Feature engineering involves selecting attributes from the raw data to use as an input for a machine learning model. It could include a statistical property of the data – average heartrate, say, or a property of the distribution of the heart rate, or it could be the implied activity state of the individual, based on number of steps. 

According to the authors, there were 5,736 possible features they could have considered, from which they selected 153 that seemed the most likely to be altered in a fashion that could conceivably be reflected in a clinical laboratory test.

These 153 features were then fed into several different types of models intended to predict the value of one of 44 different clinical labs that were also obtained from the study participants. The initial work suggested one modeling approach, called random forest, generated predictions that explained up to a fifth of the variability seen in measures of hematocrit, red blood cell count, hemoglobin levels, and platelet count. 

To be clear, the contention isn’t that wearable data predicted these clinical labs with exceptional accuracy, but rather that wearable-derived data seemed to very roughly correlate with these clinical labs, and others. 

When the researchers examined which features were driving the predictions, it turned out that various permutations of electrodermal activity played a critical role in predicting hematocrit, red blood cell count, and hemoglobin levels, while features driving platelet count predictions were all based on heart rate.

The authors then conducted what felt like a bit of a pedantic demonstration exercise, comparing predictions derived from the 153 wearable features with those derived from the two measurements from the clinical visit (heart rate, vital signs), and found that generally, more is better. The authors typically got better predictions when they had more data to consider, even if the source data was only consumer-grade, vs regulatory grade like the clinical measurements.

Warped Perceptions

To read some of the coverage describing this paper, you’d think we could forget about the need for future blood draws, and just rely on data extracted from smart watches. “Your smartwatch can predict blood study results,” one headlined declared. Another: “More than just a step-tracker, smartwatches can predict blood test results and infections, study finds.”

Some of this hyperbole likely stems from the actual title of the paper itself: “Wearable sensors enable personalized predictions of clinical laboratory measurements,” which seems, in the context of the reported data, a bit aspirational.

Co-author Dunn may have expressed the contribution of the paper best in a dialog on LinkedIn, commenting:

“I want to emphasize that this is more about directionality than about exact predictions of clinical labs. The current status of this work is certainly not to the point of replacing clinical labs with wearables, but rather it may indicate which labs are more likely to have changes, which can then be directly and specifically measured (think of it as a pre-screening tool for labs when you have limited time and resources).

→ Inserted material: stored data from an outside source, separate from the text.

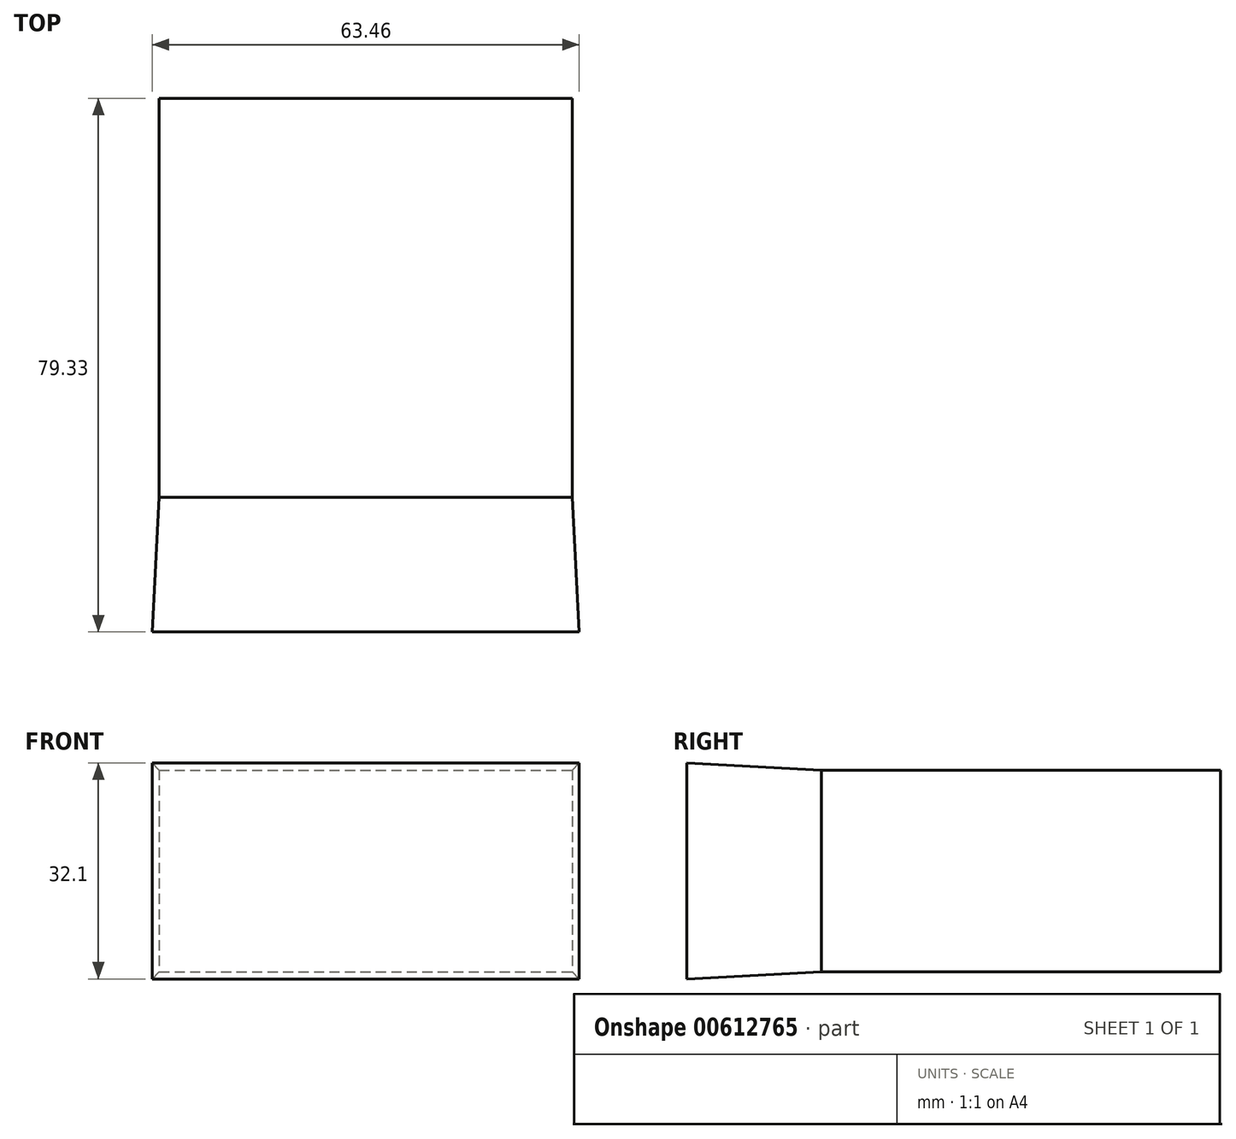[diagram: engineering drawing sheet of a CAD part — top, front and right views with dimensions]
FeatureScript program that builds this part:
annotation { "Feature Type Name" : "Feature", "Feature Type Description" : "" }
export const myFeature = defineFeature(function(context is Context, id is Id, definition is map)
    precondition{}
    {
        {
            var Q0;
            Q0=qCreatedBy(makeId("Top.planeOp"),FACE);
            var sketch = newSketch(context, id + "F0", { "sketchPlane" : qUnion([Q0])});
            skLineSegment(sketch, "E0.bottom", {"start": v(-69.42, 20.43) * mm, "end": v(-8.05, 20.43) * mm});
            skLineSegment(sketch, "E0.top", {"start": v(-69.42, -38.9) * mm, "end": v(-8.05, -38.9) * mm});
            skLineSegment(sketch, "E0.left", {"start": v(-69.42, 20.43) * mm, "end": v(-69.42, -38.9) * mm});
            skLineSegment(sketch, "E0.right", {"start": v(-8.05, 20.43) * mm, "end": v(-8.05, -38.9) * mm});
            skSolve(sketch);
        }
        {
            var Q0;
            Q0=makeQuery(id+"F0.imprint","IMPRINT",FACE,{"disambiguationData":[TD([[makeQuery(id+"F0.imprint","IMPRINT",EDGE,{"derivedFrom":sQuery(id+"F0.wireOp",EDGE,"E0.bottom")}),-1.0]])]});
            extrude(context, id + "F1", {"entities" : qUnion([Q0]), "depth" : 30 * mm, "offsetDistance" : 25 * mm});
        }
        {
            var Q0;
            Q0=makeQuery(id+"F1.opExtrude","SWEPT_FACE",FACE,{"disambiguationData":[OSD([sQuery(id+"F0.wireOp",EDGE,"E0.top")])]});
            extrude(context, id + "F2", {"entities" : qUnion([Q0]), "operationType" : NewBodyOperationType.ADD, "depth" : 20 * mm, "offsetDistance" : 25 * mm, "hasDraft" : true, "draftAngle" : 3 * degree});
        }
    });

This, in my opinion, falls under basic research. We need to establish the principle that these relationships exist before we can iterate over them to improve predictions toward more clinical utility. Agreed that there is much more to do, and I hope in this paper we succeed in making the case that this is a path worth following.”

In a larger sense, this assessment captures the current status of many digital and data technologies that are being brought to bear in biopharma and healthcare these days: neither ready for prime time nor quite living up to the hype, but nevertheless making real progress, which resolute cynics can choose to ignore only at their peril.